Similarly, in mid September 2015 NDTV reported that the government of the state of Tamil Nadu (population 78 million, or about 6.0% of the national total) would, using an ISP license obtained from India’s Ministry of Communications and an investment of about $452 million, provide Internet services including IPTV via the state-owned CATV operator Tamil Nadu Arasu Cable TV Corporation and implement BharatNet linking over 12,500 local rural bodies in the state. TACTV has signed a pact with RailTel to provide high speed broadband services and 552 local cable operators have been selected for this operation so far. The broadband will be provided by a newly formed company, the Tamil Nadu Fibernet Corporation, which may later offer VoD services as well.

Meanwhile, on February 1, 2017 Finance Minister Arun Jaitley said that the government would allocate INR 10,000 crore ($1.6 billion) to expand the BharatNet project in fiscal 2018. Jaitley added that high-speed broadband over fibre would be available in over 1.5 lakh gram panchayats with hotspots and access to digital services at low tariffs by the end of 2017-18.

Commercial DTH market with 62.65m active subscribers

Since its introduction in 2003, Indian DTH service has displayed a phenomenal growth. DTH has attained a registered pay subscriber base of around 97.05 million (including 62.65 million active subscribers). As on December 2016 there were 6 pay DTH service providers, aside from viewership of the free DTH services of state-owned Doordarshan.

These six private DTH firms are Dish TV, Reliance BIG TV, Tata Sky, Videocon d2h, Sun Direct TV and Bharti Telemedia. State broadcaster Doordarshan also runs a DTH platform for free-to-air channels called DD Free Dish, which some sources claim has around 20-22 million users. Of the pay TV vendors, Dish TV is the market leader with a 25% share, followed by Tata Sky with a 23%, according to data for September 2016 from TRAI. Videocon d2h and Bharti Telemedia have 20% market share each.
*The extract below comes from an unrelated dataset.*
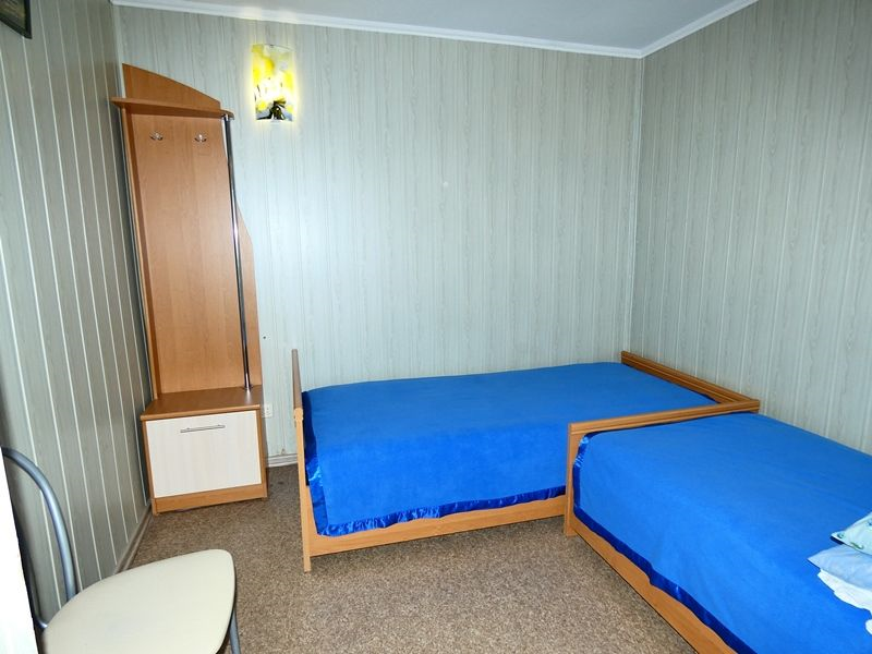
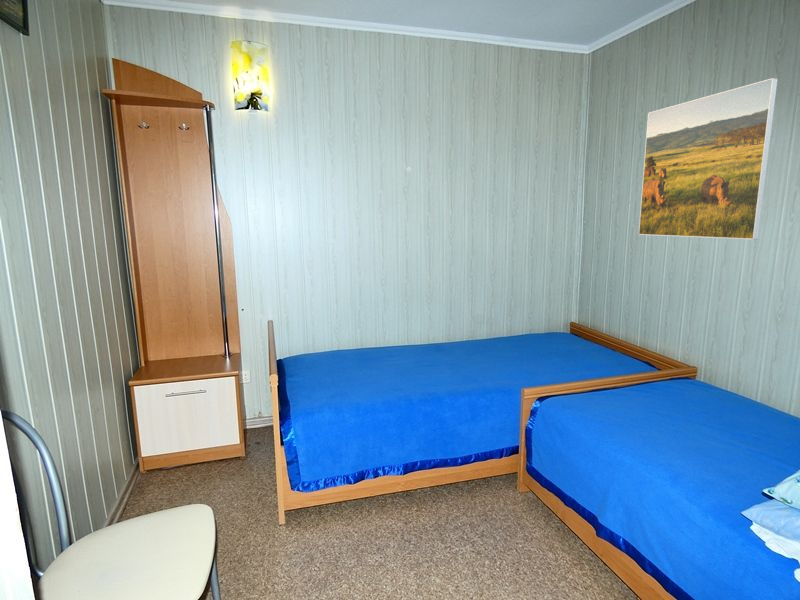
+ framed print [638,77,779,240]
In November 2016 Zee Entertainment Enterprises-owned DTH platform Dish TV and the DTH arm of Videocon Industries announced plans to merge into a new 55/45% entity to be renamed as Dish TV Videocon, which based on the most recent TRAI data above would have a 45% market share and serve 27.6 million customers within an overall market of 175 million TV households. Meanwhile, the Competition Commission of India (CCI) has asked TRAI to assess whether this merger will violate any anti-trust laws.

Although the DTH market in India continued to grow during 2026 there is evidence that it is coming under pressure at the top end from OTT services from companies such as Amazon and Netflix, and at the bottom end from Doordarshan, which is believed to have gained customers recently partly due to the impact of India’s demonetisation drive on rural populations.